Saved data entries:
■ ■ ■ ■ ■
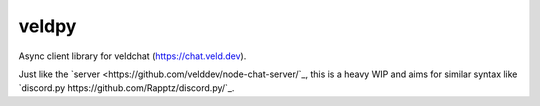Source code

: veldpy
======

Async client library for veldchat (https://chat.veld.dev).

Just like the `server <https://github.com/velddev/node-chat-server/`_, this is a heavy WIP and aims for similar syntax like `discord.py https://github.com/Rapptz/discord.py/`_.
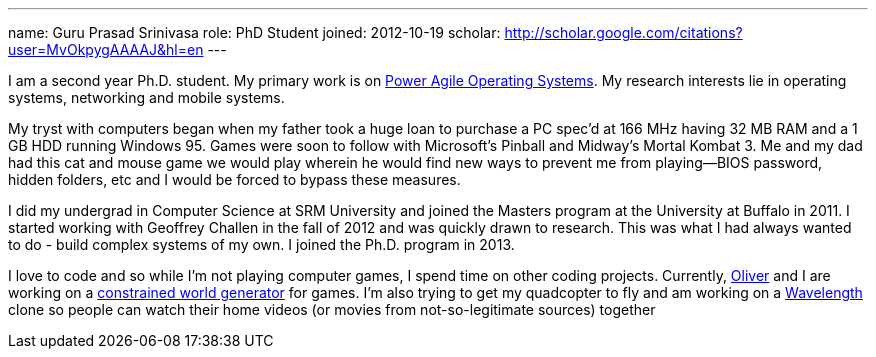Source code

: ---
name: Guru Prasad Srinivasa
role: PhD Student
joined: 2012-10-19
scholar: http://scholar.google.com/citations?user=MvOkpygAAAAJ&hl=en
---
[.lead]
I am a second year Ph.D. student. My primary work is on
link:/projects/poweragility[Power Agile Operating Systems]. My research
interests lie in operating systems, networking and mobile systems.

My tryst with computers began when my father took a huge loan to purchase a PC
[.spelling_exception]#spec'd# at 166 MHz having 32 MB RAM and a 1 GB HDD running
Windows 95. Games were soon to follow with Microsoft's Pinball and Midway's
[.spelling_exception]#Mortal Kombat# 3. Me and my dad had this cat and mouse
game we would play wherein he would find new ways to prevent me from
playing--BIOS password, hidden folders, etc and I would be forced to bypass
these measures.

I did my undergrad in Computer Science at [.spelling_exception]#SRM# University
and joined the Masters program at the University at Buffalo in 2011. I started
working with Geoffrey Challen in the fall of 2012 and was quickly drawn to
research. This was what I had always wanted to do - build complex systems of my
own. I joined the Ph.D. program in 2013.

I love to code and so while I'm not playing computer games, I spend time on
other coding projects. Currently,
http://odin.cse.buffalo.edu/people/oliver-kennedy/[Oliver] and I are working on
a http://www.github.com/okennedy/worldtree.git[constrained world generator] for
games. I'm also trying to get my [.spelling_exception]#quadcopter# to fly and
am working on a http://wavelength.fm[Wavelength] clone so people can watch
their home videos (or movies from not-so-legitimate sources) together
■ ■ ■ ■ ■
TASK:
From the data above, pick out each line containing "research" and copy it.

REPLY:
link:/projects/poweragility[Power Agile Operating Systems]. My research
research. This was what I had always wanted to do - build complex systems of my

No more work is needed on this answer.